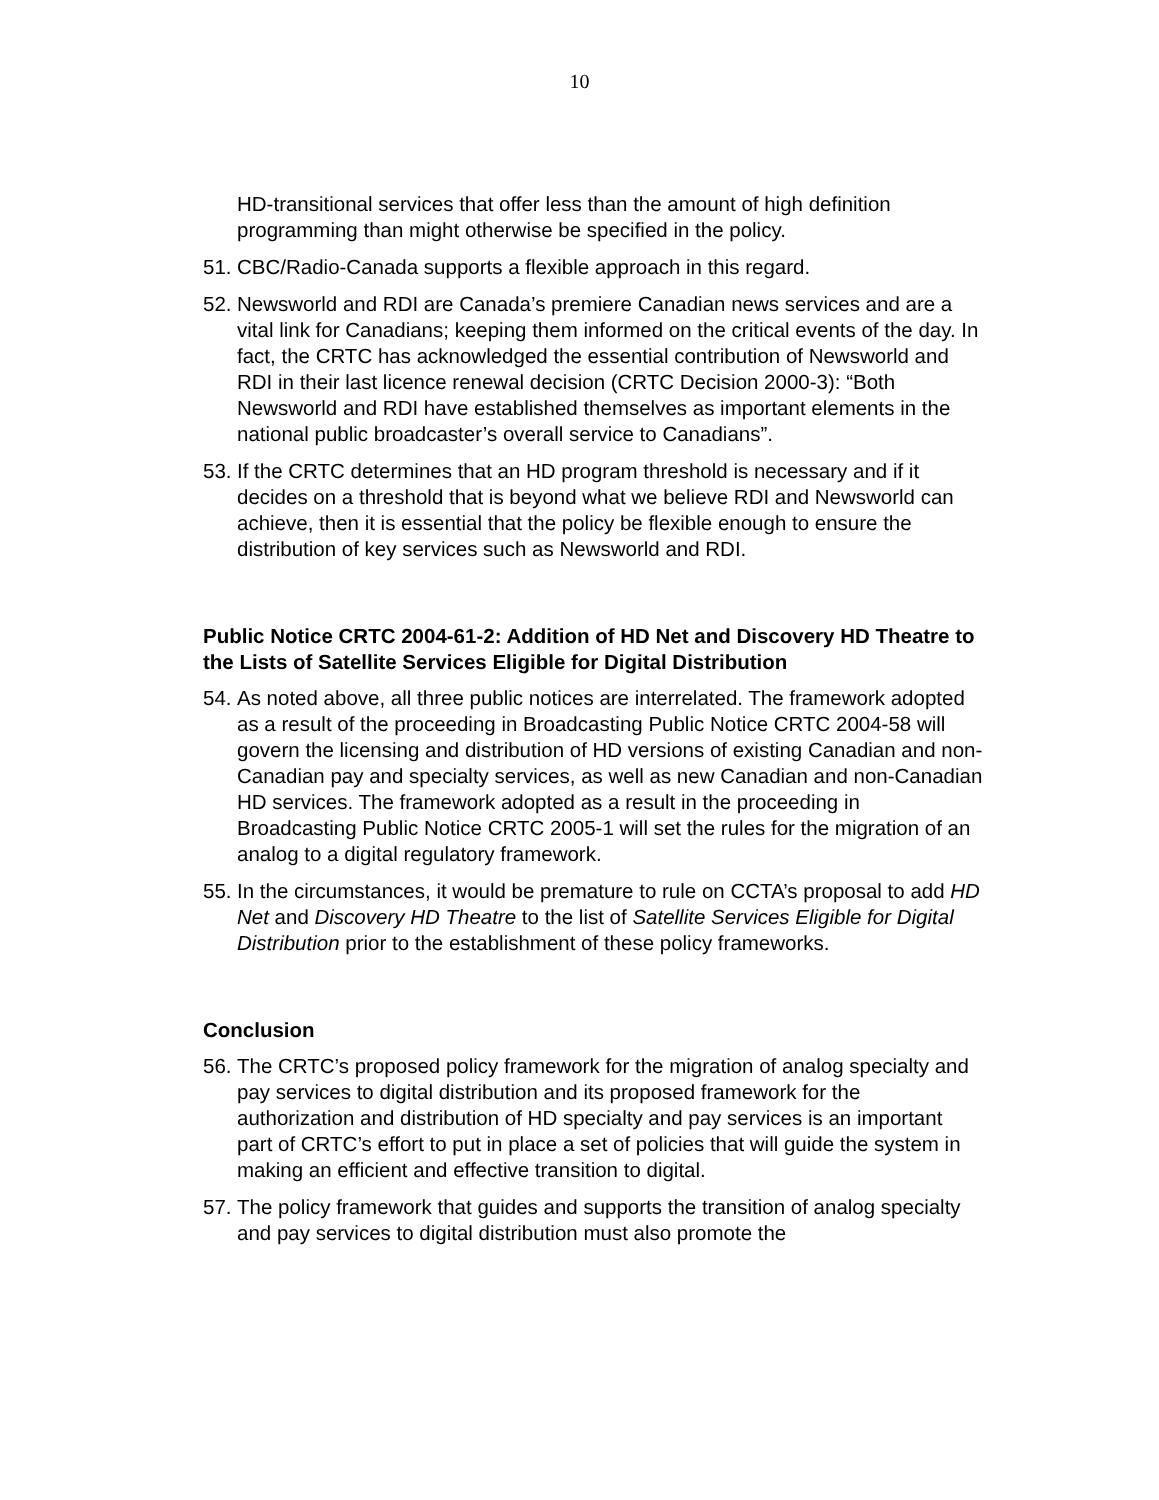10
HD-transitional services that offer less than the amount of high definition programming than might otherwise be specified in the policy.
51.
CBC/Radio-Canada supports a flexible approach in this regard.
52.
Newsworld and RDI are Canada’s premiere Canadian news services and are a vital link for Canadians; keeping them informed on the critical events of the day. In fact, the CRTC has acknowledged the essential contribution of Newsworld and RDI in their last licence renewal decision (CRTC Decision 2000-3): “Both Newsworld and RDI have established themselves as important elements in the national public broadcaster’s overall service to Canadians”.
53.
If the CRTC determines that an HD program threshold is necessary and if it decides on a threshold that is beyond what we believe RDI and Newsworld can achieve, then it is essential that the policy be flexible enough to ensure the distribution of key services such as Newsworld and RDI.
Public Notice CRTC 2004-61-2: Addition of HD Net and Discovery HD Theatre to the Lists of Satellite Services Eligible for Digital Distribution
54.
As noted above, all three public notices are interrelated. The framework adopted as a result of the proceeding in Broadcasting Public Notice CRTC 2004-58 will govern the licensing and distribution of HD versions of existing Canadian and non-Canadian pay and specialty services, as well as new Canadian and non-Canadian HD services. The framework adopted as a result in the proceeding in Broadcasting Public Notice CRTC 2005-1 will set the rules for the migration of an analog to a digital regulatory framework.
55.
In the circumstances, it would be premature to rule on CCTA’s proposal to add HD Net and Discovery HD Theatre to the list of Satellite Services Eligible for Digital Distribution prior to the establishment of these policy frameworks.
Conclusion
56.
The CRTC’s proposed policy framework for the migration of analog specialty and pay services to digital distribution and its proposed framework for the authorization and distribution of HD specialty and pay services is an important part of CRTC’s effort to put in place a set of policies that will guide the system in making an efficient and effective transition to digital.
57.
The policy framework that guides and supports the transition of analog specialty and pay services to digital distribution must also promote the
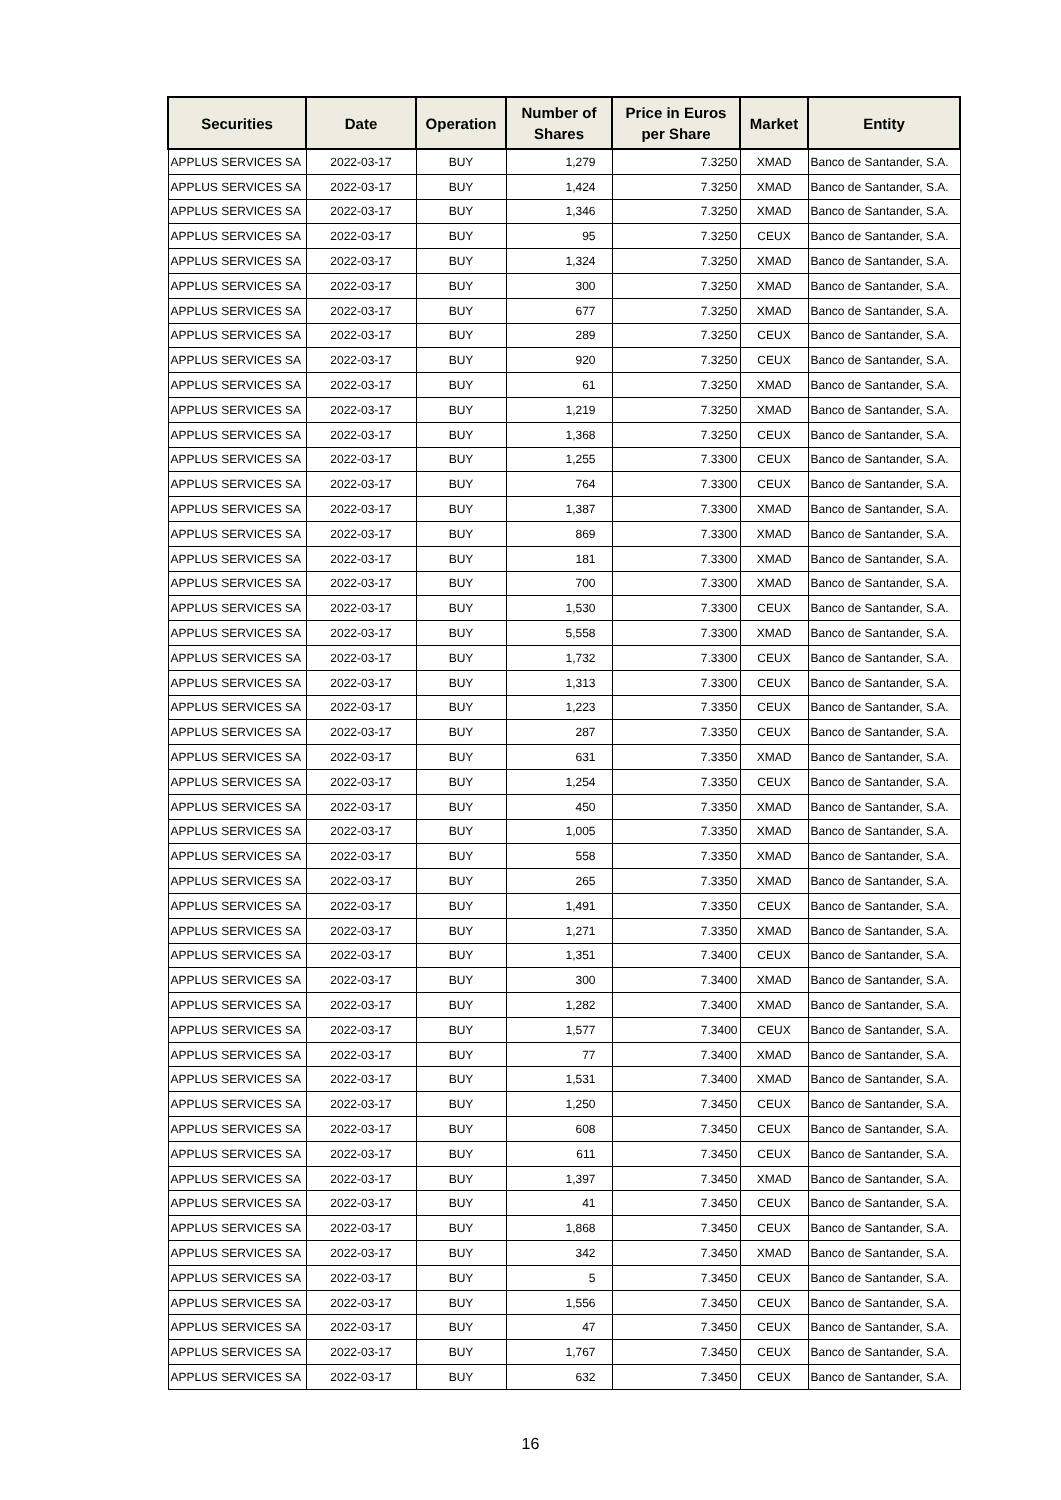| Securities | Date | Operation | Number of Shares | Price in Euros per Share | Market | Entity |
| --- | --- | --- | --- | --- | --- | --- |
| APPLUS SERVICES SA | 2022-03-17 | BUY | 1,279 | 7.3250 | XMAD | Banco de Santander, S.A. |
| APPLUS SERVICES SA | 2022-03-17 | BUY | 1,424 | 7.3250 | XMAD | Banco de Santander, S.A. |
| APPLUS SERVICES SA | 2022-03-17 | BUY | 1,346 | 7.3250 | XMAD | Banco de Santander, S.A. |
| APPLUS SERVICES SA | 2022-03-17 | BUY | 95 | 7.3250 | CEUX | Banco de Santander, S.A. |
| APPLUS SERVICES SA | 2022-03-17 | BUY | 1,324 | 7.3250 | XMAD | Banco de Santander, S.A. |
| APPLUS SERVICES SA | 2022-03-17 | BUY | 300 | 7.3250 | XMAD | Banco de Santander, S.A. |
| APPLUS SERVICES SA | 2022-03-17 | BUY | 677 | 7.3250 | XMAD | Banco de Santander, S.A. |
| APPLUS SERVICES SA | 2022-03-17 | BUY | 289 | 7.3250 | CEUX | Banco de Santander, S.A. |
| APPLUS SERVICES SA | 2022-03-17 | BUY | 920 | 7.3250 | CEUX | Banco de Santander, S.A. |
| APPLUS SERVICES SA | 2022-03-17 | BUY | 61 | 7.3250 | XMAD | Banco de Santander, S.A. |
| APPLUS SERVICES SA | 2022-03-17 | BUY | 1,219 | 7.3250 | XMAD | Banco de Santander, S.A. |
| APPLUS SERVICES SA | 2022-03-17 | BUY | 1,368 | 7.3250 | CEUX | Banco de Santander, S.A. |
| APPLUS SERVICES SA | 2022-03-17 | BUY | 1,255 | 7.3300 | CEUX | Banco de Santander, S.A. |
| APPLUS SERVICES SA | 2022-03-17 | BUY | 764 | 7.3300 | CEUX | Banco de Santander, S.A. |
| APPLUS SERVICES SA | 2022-03-17 | BUY | 1,387 | 7.3300 | XMAD | Banco de Santander, S.A. |
| APPLUS SERVICES SA | 2022-03-17 | BUY | 869 | 7.3300 | XMAD | Banco de Santander, S.A. |
| APPLUS SERVICES SA | 2022-03-17 | BUY | 181 | 7.3300 | XMAD | Banco de Santander, S.A. |
| APPLUS SERVICES SA | 2022-03-17 | BUY | 700 | 7.3300 | XMAD | Banco de Santander, S.A. |
| APPLUS SERVICES SA | 2022-03-17 | BUY | 1,530 | 7.3300 | CEUX | Banco de Santander, S.A. |
| APPLUS SERVICES SA | 2022-03-17 | BUY | 5,558 | 7.3300 | XMAD | Banco de Santander, S.A. |
| APPLUS SERVICES SA | 2022-03-17 | BUY | 1,732 | 7.3300 | CEUX | Banco de Santander, S.A. |
| APPLUS SERVICES SA | 2022-03-17 | BUY | 1,313 | 7.3300 | CEUX | Banco de Santander, S.A. |
| APPLUS SERVICES SA | 2022-03-17 | BUY | 1,223 | 7.3350 | CEUX | Banco de Santander, S.A. |
| APPLUS SERVICES SA | 2022-03-17 | BUY | 287 | 7.3350 | CEUX | Banco de Santander, S.A. |
| APPLUS SERVICES SA | 2022-03-17 | BUY | 631 | 7.3350 | XMAD | Banco de Santander, S.A. |
| APPLUS SERVICES SA | 2022-03-17 | BUY | 1,254 | 7.3350 | CEUX | Banco de Santander, S.A. |
| APPLUS SERVICES SA | 2022-03-17 | BUY | 450 | 7.3350 | XMAD | Banco de Santander, S.A. |
| APPLUS SERVICES SA | 2022-03-17 | BUY | 1,005 | 7.3350 | XMAD | Banco de Santander, S.A. |
| APPLUS SERVICES SA | 2022-03-17 | BUY | 558 | 7.3350 | XMAD | Banco de Santander, S.A. |
| APPLUS SERVICES SA | 2022-03-17 | BUY | 265 | 7.3350 | XMAD | Banco de Santander, S.A. |
| APPLUS SERVICES SA | 2022-03-17 | BUY | 1,491 | 7.3350 | CEUX | Banco de Santander, S.A. |
| APPLUS SERVICES SA | 2022-03-17 | BUY | 1,271 | 7.3350 | XMAD | Banco de Santander, S.A. |
| APPLUS SERVICES SA | 2022-03-17 | BUY | 1,351 | 7.3400 | CEUX | Banco de Santander, S.A. |
| APPLUS SERVICES SA | 2022-03-17 | BUY | 300 | 7.3400 | XMAD | Banco de Santander, S.A. |
| APPLUS SERVICES SA | 2022-03-17 | BUY | 1,282 | 7.3400 | XMAD | Banco de Santander, S.A. |
| APPLUS SERVICES SA | 2022-03-17 | BUY | 1,577 | 7.3400 | CEUX | Banco de Santander, S.A. |
| APPLUS SERVICES SA | 2022-03-17 | BUY | 77 | 7.3400 | XMAD | Banco de Santander, S.A. |
| APPLUS SERVICES SA | 2022-03-17 | BUY | 1,531 | 7.3400 | XMAD | Banco de Santander, S.A. |
| APPLUS SERVICES SA | 2022-03-17 | BUY | 1,250 | 7.3450 | CEUX | Banco de Santander, S.A. |
| APPLUS SERVICES SA | 2022-03-17 | BUY | 608 | 7.3450 | CEUX | Banco de Santander, S.A. |
| APPLUS SERVICES SA | 2022-03-17 | BUY | 611 | 7.3450 | CEUX | Banco de Santander, S.A. |
| APPLUS SERVICES SA | 2022-03-17 | BUY | 1,397 | 7.3450 | XMAD | Banco de Santander, S.A. |
| APPLUS SERVICES SA | 2022-03-17 | BUY | 41 | 7.3450 | CEUX | Banco de Santander, S.A. |
| APPLUS SERVICES SA | 2022-03-17 | BUY | 1,868 | 7.3450 | CEUX | Banco de Santander, S.A. |
| APPLUS SERVICES SA | 2022-03-17 | BUY | 342 | 7.3450 | XMAD | Banco de Santander, S.A. |
| APPLUS SERVICES SA | 2022-03-17 | BUY | 5 | 7.3450 | CEUX | Banco de Santander, S.A. |
| APPLUS SERVICES SA | 2022-03-17 | BUY | 1,556 | 7.3450 | CEUX | Banco de Santander, S.A. |
| APPLUS SERVICES SA | 2022-03-17 | BUY | 47 | 7.3450 | CEUX | Banco de Santander, S.A. |
| APPLUS SERVICES SA | 2022-03-17 | BUY | 1,767 | 7.3450 | CEUX | Banco de Santander, S.A. |
| APPLUS SERVICES SA | 2022-03-17 | BUY | 632 | 7.3450 | CEUX | Banco de Santander, S.A. |
16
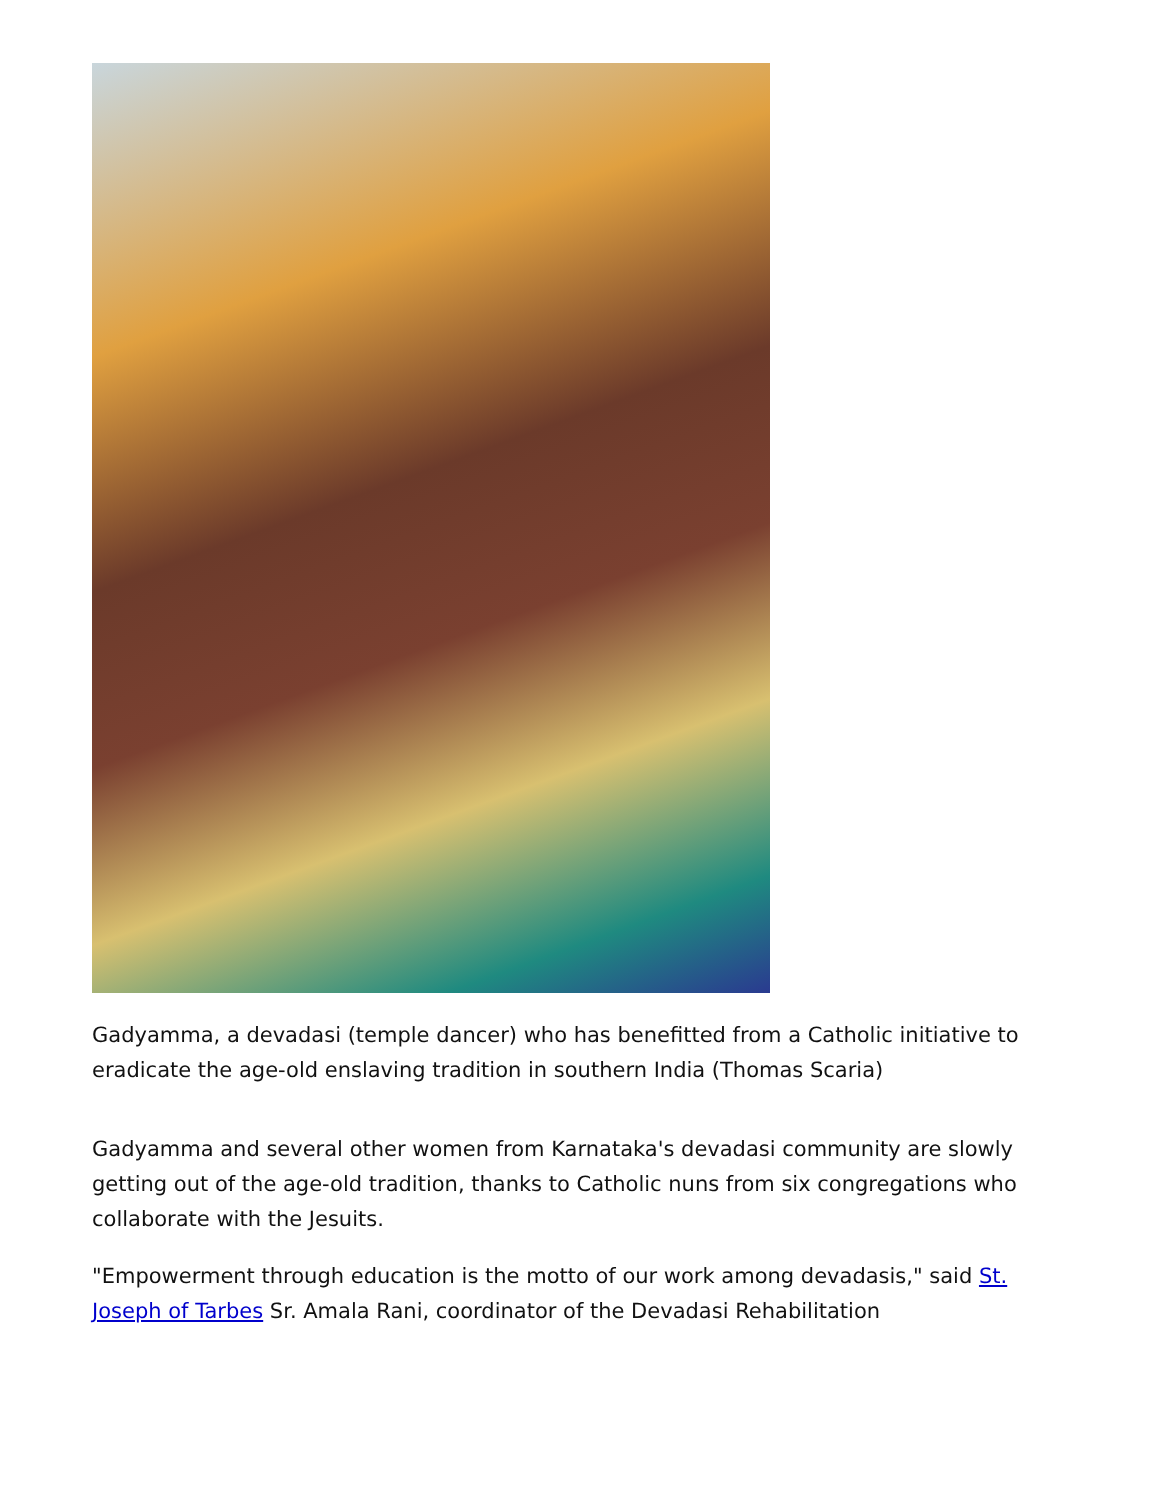Gadyamma, a devadasi (temple dancer) who has benefitted from a Catholic initiative to eradicate the age-old enslaving tradition in southern India (Thomas Scaria)
Gadyamma and several other women from Karnataka's devadasi community are slowly getting out of the age-old tradition, thanks to Catholic nuns from six congregations who collaborate with the Jesuits.
"Empowerment through education is the motto of our work among devadasis," said St. Joseph of Tarbes Sr. Amala Rani, coordinator of the Devadasi Rehabilitation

> _Exercise goal_
Scan the listing above and identify each line holding the string "will"; copy every such line.

> _Answer below_
As noted above, all three public notices are interrelated. The framework adopted as a result of the proceeding in Broadcasting Public Notice CRTC 2004-58 will govern the licensing and distribution of HD versions of existing Canadian and non-Canadian pay and specialty services, as well as new Canadian and non-Canadian HD services. The framework adopted as a result in the proceeding in Broadcasting Public Notice CRTC 2005-1 will set the rules for the migration of an analog to a digital regulatory framework.
The CRTC’s proposed policy framework for the migration of analog specialty and pay services to digital distribution and its proposed framework for the authorization and distribution of HD specialty and pay services is an important part of CRTC’s effort to put in place a set of policies that will guide the system in making an efficient and effective transition to digital.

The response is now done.